We were one for not long, but even now, we are one in Tiwatope.
Your senseless death fails to make sense, even now.
We have been through all the motions over and over again. Denial. Pain. Anguish. Acceptance. Resignation.
All the motions I went through after mum’s sudden death which I still struggle to cope with by the way -12years after.
But it still is hard to take in. To let sink in. But it is futile to not let it sink.
It seems just like yesterday.
They say it gets better with time but time has failed to live up to the task of healing -for the second time, rather preferring to deaden for brief moments in time. Maybe that is just what we need to keep moving. And keep living.
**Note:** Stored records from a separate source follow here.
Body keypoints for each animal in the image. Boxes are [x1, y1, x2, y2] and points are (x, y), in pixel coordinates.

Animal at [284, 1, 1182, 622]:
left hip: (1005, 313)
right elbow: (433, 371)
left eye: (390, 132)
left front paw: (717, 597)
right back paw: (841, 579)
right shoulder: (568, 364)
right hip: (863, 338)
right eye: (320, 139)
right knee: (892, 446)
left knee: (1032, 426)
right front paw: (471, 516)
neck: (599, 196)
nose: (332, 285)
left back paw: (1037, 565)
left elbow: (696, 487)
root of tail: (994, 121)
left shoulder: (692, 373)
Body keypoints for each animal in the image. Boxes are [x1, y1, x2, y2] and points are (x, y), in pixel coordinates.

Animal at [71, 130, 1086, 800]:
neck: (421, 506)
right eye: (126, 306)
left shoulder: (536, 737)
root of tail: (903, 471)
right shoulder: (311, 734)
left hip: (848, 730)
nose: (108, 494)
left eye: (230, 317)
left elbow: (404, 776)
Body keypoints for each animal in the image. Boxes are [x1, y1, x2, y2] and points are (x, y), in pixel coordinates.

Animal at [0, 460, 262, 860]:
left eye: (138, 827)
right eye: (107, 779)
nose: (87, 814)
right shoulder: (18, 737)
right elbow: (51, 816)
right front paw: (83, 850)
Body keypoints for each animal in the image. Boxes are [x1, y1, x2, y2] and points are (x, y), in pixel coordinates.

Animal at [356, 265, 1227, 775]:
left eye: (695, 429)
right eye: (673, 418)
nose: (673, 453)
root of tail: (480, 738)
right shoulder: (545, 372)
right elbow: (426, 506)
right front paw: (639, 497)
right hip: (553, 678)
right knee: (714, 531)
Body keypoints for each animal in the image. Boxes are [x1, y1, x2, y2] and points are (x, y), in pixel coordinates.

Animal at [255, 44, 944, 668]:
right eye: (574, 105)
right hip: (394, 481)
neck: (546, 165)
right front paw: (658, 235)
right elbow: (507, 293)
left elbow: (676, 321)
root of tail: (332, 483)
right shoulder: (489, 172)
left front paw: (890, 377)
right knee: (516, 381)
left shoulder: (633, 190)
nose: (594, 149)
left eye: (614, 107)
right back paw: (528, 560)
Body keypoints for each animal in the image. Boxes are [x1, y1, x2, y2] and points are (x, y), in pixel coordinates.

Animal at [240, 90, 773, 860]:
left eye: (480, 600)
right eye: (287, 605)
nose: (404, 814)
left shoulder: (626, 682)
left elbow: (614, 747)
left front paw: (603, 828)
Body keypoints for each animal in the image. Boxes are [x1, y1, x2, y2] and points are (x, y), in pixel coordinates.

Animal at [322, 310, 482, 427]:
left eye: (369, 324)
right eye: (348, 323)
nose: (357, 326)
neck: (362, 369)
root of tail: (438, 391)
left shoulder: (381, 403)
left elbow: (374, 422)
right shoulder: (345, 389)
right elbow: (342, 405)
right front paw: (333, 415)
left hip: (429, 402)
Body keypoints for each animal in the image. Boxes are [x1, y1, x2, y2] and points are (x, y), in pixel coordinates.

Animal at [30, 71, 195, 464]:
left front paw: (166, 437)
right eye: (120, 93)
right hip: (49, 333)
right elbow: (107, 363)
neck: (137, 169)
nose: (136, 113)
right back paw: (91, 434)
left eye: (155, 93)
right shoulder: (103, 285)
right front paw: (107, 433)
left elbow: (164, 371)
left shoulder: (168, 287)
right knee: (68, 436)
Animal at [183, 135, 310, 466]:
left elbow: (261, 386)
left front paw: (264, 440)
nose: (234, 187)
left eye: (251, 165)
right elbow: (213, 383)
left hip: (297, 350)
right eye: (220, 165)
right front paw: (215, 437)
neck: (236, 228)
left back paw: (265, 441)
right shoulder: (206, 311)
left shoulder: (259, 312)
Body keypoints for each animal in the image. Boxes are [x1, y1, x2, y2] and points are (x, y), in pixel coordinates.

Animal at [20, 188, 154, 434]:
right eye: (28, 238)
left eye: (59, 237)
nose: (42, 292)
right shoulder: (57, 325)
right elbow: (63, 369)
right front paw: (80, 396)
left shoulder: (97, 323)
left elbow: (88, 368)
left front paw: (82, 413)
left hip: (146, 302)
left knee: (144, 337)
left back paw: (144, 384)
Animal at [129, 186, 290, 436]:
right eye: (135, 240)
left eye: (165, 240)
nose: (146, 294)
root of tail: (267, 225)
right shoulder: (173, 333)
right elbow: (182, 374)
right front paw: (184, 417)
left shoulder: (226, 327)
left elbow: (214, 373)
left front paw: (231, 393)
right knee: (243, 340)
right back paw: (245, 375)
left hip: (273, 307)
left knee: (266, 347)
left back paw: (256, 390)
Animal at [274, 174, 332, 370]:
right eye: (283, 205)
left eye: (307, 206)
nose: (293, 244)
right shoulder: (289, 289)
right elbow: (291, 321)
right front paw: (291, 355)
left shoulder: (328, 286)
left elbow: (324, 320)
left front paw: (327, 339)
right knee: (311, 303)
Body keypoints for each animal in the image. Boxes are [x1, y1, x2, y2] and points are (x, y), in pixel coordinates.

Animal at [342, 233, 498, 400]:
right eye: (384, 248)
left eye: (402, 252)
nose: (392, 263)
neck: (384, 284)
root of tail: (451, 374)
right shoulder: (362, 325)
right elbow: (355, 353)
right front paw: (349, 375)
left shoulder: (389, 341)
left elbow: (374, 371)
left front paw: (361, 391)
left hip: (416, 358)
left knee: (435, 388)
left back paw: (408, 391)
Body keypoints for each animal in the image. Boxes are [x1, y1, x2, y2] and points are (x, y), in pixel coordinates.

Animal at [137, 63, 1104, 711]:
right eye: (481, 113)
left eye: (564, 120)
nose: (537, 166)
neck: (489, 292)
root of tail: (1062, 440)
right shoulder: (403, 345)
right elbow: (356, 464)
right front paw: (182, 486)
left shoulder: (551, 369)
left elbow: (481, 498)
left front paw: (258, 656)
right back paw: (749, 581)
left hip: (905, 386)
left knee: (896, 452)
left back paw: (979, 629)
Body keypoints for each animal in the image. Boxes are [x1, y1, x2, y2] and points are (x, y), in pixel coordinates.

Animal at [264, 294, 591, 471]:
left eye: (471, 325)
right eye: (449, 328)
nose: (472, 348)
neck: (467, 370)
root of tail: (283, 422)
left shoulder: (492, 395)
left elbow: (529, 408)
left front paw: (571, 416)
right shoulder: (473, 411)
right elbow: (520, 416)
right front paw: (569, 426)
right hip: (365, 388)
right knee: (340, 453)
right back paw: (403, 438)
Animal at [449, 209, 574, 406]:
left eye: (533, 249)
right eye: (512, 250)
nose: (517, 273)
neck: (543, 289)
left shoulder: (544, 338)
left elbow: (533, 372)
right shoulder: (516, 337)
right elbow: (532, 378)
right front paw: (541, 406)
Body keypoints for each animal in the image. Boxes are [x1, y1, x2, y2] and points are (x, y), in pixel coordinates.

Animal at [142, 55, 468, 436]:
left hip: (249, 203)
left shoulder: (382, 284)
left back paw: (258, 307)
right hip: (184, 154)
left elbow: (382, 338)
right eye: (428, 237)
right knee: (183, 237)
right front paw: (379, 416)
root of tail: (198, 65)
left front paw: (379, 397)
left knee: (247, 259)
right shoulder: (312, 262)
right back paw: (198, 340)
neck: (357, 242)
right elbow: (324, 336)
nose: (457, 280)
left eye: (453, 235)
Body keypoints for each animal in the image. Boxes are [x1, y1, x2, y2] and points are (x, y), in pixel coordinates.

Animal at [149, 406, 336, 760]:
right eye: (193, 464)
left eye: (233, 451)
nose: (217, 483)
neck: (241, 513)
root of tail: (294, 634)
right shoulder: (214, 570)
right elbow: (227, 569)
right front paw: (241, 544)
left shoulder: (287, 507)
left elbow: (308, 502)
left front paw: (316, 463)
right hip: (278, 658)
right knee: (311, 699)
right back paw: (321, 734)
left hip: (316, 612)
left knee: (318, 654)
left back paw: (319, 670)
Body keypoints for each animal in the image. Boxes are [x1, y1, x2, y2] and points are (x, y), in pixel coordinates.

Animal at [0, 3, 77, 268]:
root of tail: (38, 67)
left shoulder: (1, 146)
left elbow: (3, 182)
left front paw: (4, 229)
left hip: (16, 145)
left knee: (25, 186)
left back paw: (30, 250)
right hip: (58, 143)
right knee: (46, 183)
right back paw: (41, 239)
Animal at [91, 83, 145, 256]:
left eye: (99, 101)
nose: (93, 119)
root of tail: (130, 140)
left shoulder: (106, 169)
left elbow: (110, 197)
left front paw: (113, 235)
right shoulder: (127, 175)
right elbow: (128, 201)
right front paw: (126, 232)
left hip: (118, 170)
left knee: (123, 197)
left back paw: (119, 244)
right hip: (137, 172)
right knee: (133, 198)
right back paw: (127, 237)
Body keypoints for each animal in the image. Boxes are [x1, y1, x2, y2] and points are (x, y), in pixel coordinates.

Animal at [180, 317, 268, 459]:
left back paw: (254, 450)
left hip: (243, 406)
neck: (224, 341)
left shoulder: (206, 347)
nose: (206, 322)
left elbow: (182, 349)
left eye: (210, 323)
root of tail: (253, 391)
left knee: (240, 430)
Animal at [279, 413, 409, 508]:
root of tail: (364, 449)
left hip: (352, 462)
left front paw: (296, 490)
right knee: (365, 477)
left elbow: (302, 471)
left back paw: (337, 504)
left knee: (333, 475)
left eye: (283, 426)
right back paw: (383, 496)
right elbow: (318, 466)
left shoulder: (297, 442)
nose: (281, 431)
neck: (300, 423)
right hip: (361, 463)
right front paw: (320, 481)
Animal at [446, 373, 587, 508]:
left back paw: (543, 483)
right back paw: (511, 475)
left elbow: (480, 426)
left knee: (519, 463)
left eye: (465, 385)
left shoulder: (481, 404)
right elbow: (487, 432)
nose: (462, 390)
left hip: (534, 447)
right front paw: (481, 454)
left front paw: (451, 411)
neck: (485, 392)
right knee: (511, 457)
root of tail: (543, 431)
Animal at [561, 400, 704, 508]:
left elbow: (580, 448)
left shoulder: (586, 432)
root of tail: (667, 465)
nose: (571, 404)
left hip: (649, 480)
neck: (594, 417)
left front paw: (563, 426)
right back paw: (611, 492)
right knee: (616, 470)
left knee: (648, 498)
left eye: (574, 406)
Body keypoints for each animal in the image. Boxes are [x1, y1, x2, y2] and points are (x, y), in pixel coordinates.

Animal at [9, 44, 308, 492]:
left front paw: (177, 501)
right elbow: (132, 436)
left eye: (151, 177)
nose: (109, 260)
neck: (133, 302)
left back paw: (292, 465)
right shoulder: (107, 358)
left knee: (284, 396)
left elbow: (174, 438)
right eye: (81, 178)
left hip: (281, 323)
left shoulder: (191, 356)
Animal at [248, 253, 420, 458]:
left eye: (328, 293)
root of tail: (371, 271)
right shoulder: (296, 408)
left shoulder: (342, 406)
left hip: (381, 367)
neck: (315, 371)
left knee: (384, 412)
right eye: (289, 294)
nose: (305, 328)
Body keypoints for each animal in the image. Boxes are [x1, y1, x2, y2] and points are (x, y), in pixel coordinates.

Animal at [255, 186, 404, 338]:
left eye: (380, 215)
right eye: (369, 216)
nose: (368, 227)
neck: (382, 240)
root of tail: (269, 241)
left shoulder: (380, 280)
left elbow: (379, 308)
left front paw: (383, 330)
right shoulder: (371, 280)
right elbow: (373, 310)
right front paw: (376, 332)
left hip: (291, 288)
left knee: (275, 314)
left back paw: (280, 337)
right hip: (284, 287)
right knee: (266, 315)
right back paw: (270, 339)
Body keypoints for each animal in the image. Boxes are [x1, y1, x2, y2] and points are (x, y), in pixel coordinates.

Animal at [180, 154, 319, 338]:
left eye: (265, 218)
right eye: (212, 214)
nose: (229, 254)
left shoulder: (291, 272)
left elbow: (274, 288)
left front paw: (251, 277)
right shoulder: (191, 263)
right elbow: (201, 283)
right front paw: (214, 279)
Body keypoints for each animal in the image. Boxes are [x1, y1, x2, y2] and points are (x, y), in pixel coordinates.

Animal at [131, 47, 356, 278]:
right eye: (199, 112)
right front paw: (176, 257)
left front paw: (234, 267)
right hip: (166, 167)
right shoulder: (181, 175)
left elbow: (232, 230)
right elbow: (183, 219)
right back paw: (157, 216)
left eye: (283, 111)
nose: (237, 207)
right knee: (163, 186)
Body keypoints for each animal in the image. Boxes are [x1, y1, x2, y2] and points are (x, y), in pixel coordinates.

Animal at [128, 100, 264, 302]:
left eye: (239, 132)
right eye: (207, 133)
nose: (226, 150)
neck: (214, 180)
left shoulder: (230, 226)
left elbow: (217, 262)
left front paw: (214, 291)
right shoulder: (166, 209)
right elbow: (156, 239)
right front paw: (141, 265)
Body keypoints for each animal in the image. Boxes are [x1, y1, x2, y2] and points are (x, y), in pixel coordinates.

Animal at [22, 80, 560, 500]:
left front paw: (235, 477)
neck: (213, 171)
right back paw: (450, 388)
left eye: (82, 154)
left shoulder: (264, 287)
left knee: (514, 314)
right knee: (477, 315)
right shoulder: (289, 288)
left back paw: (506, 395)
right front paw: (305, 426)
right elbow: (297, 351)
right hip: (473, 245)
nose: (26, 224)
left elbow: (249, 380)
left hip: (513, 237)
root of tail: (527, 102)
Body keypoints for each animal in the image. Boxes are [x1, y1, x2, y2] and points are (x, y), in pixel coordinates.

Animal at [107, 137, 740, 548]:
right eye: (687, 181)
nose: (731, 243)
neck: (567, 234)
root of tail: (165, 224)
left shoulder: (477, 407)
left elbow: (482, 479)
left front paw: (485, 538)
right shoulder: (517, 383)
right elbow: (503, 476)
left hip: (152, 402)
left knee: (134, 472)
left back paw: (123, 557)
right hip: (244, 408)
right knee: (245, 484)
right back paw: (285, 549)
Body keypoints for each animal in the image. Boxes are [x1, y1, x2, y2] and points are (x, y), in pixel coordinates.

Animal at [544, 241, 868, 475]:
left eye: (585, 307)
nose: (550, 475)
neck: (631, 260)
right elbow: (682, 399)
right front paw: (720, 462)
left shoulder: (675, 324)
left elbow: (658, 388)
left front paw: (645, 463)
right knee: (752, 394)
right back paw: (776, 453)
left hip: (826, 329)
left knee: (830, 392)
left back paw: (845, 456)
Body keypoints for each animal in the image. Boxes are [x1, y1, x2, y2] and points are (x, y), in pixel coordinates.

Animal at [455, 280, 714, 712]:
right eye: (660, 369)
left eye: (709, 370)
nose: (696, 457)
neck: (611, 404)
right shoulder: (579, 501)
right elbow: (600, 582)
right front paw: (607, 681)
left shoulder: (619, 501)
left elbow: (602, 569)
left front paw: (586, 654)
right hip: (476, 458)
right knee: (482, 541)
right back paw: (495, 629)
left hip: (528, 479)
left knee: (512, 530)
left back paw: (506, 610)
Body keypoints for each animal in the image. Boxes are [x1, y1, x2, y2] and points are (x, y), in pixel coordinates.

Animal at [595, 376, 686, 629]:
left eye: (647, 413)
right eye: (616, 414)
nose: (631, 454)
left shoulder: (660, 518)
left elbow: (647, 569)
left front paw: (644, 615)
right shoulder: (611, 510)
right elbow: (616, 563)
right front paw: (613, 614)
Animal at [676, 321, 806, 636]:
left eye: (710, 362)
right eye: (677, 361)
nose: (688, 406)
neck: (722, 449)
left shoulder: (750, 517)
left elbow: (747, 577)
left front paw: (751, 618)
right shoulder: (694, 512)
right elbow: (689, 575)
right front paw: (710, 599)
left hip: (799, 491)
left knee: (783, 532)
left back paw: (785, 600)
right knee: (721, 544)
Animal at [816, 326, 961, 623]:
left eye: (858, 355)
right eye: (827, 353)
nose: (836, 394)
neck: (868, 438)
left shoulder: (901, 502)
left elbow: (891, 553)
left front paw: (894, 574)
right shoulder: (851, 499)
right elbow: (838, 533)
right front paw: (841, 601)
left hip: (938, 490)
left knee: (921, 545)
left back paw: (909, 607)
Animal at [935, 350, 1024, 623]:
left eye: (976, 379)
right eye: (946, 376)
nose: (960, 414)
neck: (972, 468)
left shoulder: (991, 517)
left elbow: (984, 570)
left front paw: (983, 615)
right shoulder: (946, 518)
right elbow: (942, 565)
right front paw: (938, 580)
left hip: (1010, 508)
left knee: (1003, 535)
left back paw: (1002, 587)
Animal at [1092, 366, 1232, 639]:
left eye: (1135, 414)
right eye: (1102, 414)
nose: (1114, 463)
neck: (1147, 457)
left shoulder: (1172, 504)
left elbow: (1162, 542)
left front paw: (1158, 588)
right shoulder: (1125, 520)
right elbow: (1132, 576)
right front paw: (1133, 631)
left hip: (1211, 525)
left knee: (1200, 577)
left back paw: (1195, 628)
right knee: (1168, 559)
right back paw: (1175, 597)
Cry as we want in our heart, the heavens have a firm grip of you.
1 Thessalonians 4:13
But I would not have you to be ignorant, brethren, concerning them which are asleep, that ye sorrow not, even as others which have no hope.
We have a choice to keep crying, mostly inwardly -particularly considering all the ugly incidences that trailed your demise while we were still hurting.
The hurting has not stopped, maybe it will…Someday and we will all have smiles playing at the corner of our lips and true laughter welling in our hearts every time you are remembered.
But I choose today to remember what a beautiful soul you were.
Beautiful, not perfect. Very beautiful. Daring. Full of life. Vivacious. Courageous. Enterprising. Industrious. Independent.
You realized your calling early in life and technically started ‘Awelewa’ even while still in school.
You gave of yourself and you took your destiny into your own hands, resolute in your beliefs.
You provided, without waiting for handouts or the non-existent jobs in the country.
You were firm, unwavering in going after your goals.
You listened even when your eyes speak otherwise.
I remember how you faltered and how you tried to make it right. I remember how you loved, deeply. Very deeply.
I choose to read our last chats -which I still refuse to delete from my phones.
We have submitted to the will of Him who called you to Himself but I still see your smiles.
I see your touch.
I see your candor.
I hear your voice…I still am yet to delete your number.
Edunjobi, even though we miss you dearly, we know you are fine. You made your peace with your maker even though you had no premonition you would be meeting Him so soon.
Didn’t you say to me that Friday noon -with super bright eyes that you could not wait to leave that hospital ward after about 6 long weeks?
Well, you left after all.
And the heavens gained another one so beautiful, Edunjobi…ejire ara isokun.